– Ну, в том смысле, что не буду тебя… загружать работой по теме, – объяснил Прошин, чувствуя, что еще немного – и стукнет компаньона голове.
– Диссертацию я хотел как раз и сделать на анализаторе! – воодушевленно сообщил Глинский.
– И чудно, – помрачнел Прошин. – Раз хотел… – Он вспомнил Таню, отметил, что надо прихватить бутылку «Изабеллы» и служебные даровые талоны на такси. Пора. Отдых. Все. Обрыдло! Сволочи и неврастеники!
– Леш, – втолковывал Глинский. – Но ведь не тот возраст… А все один да один…
– Иди на улицу и поймай такси, – оборвал его Прошин, – Ты дурак, и ты меня утомил.
* * *
Они шли, держась за руки, в тугой безмолвной темноте. Отца Алексей не видел, лишь ощущал его ладонь – широкую и сильную – своей детской доверчивой ладошкой. А затем вспыхнула забытая картина: дребезжащие на булыжнике мостовых трамваи, калейдоскоп толпы, снежинки тополиного пуха… Пыльное городское лето.
«Папочка… – подумал Прошин. – Боже мой, папочка…» Он припал к руке отца щекой, боясь ее исчезновения, но тут будто кто–то равнодушно щелкнул выключателем, и он растерянно понял: сон…
Он нехотя разлепил тяжелые от слез веки.
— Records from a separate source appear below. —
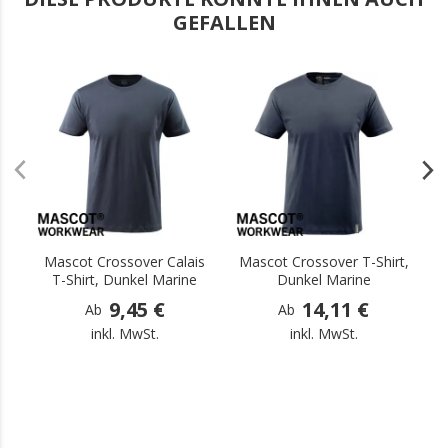
GEFALLEN
.
.
Mascot Crossover Calais
Mascot Crossover T-Shirt,
T-Shirt, Dunkel Marine
Dunkel Marine
9,45 €
14,11 €
Ab
Ab
inkl. MwSt.
inkl. MwSt.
В теплый полумрак комнаты, сквозь щелку неплотно сдвинутых штор, вползал размытый свет октябрьского утра. На фарфоровой тарелке часов, расписанной знаками Зодиака, копья стрелок вонзились в игриво задравшего хвост Льва. Без двадцати пяти семь. Рано…
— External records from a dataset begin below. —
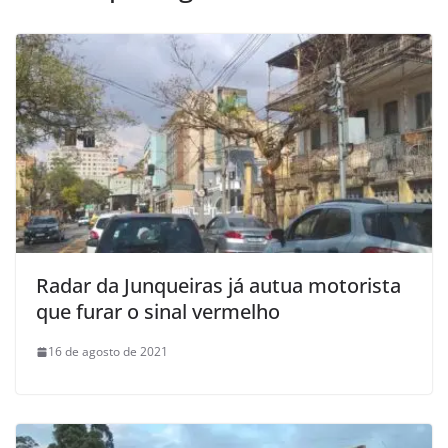
Radar da Junqueiras já autua motorista
que furar o sinal vermelho
16 de agosto de 2021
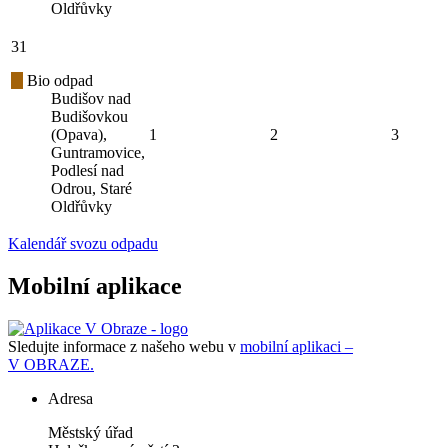
Oldřůvky
31
Bio odpad
Budišov nad
Budišovkou
(Opava),
1
2
3
Guntramovice,
Podlesí nad
Odrou, Staré
Oldřůvky
Kalendář svozu odpadu
Mobilní aplikace
Sledujte informace z našeho webu v
mobilní aplikaci –
V OBRAZE.
Adresa
Městský úřad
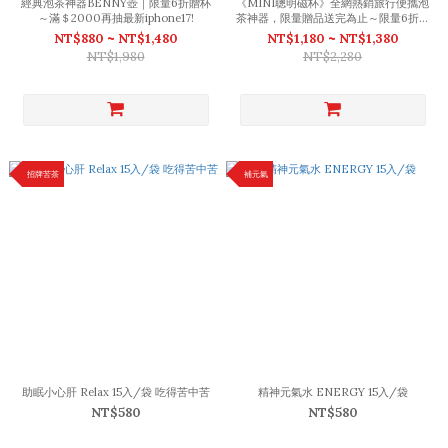
經典泡茶神器BENNY壺｜限量6折贈杯
《MINI聰明磁杯》全網熱銷旅行便攜泡
～滿＄2000再抽最新iphone17!
茶神器，限量贈品送完為止～限量6折售
完不補，滿$2000再抽APPLE大獎!(天
NT$880 ~ NT$1,480
NT$1,180 ~ NT$1,380
空藍已售完)
NT$1,980
NT$2,280
招牌苦茶
補元氣
助眠小心肝 Relax 15入/袋 吃得苦中苦
精神元氣水 ENERGY 15入/袋
NT$580
NT$580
Он вытер слезы ладонью, еще хранившей прикосновение руки отца, закрыл глаза и вновь попытался скользнуть в то ужасающе далекое лето, возвратиться в которое хотелось навсегда. Но безуспешно; лихорадочное желание ухватить нить потерянного сна пробудило его окончательно. И тут вспомнились субботние вечера, когда приезжал к отцу на работу, откуда они уезжали на дачу. Сколько было этих одинаковых, но прекрасных дней, слившихся в картину ушедшего сна: в теплые улицы, пыльные душистые липы, красно–желтые трамваи, пушистые от тополиного пуха коврики луж и ощущение себя – маленького, но всесильного, потому что тот, кто идет рядом, – самый умный, смелый и добрый человек на земле.
Сейчас–то ясно, что был он никакой не «самый», и не на кого теперь смотреть, как на «самого», вот только чуточку жаль, что никто не смотрит так на тебя восторженными глазами мальчишки.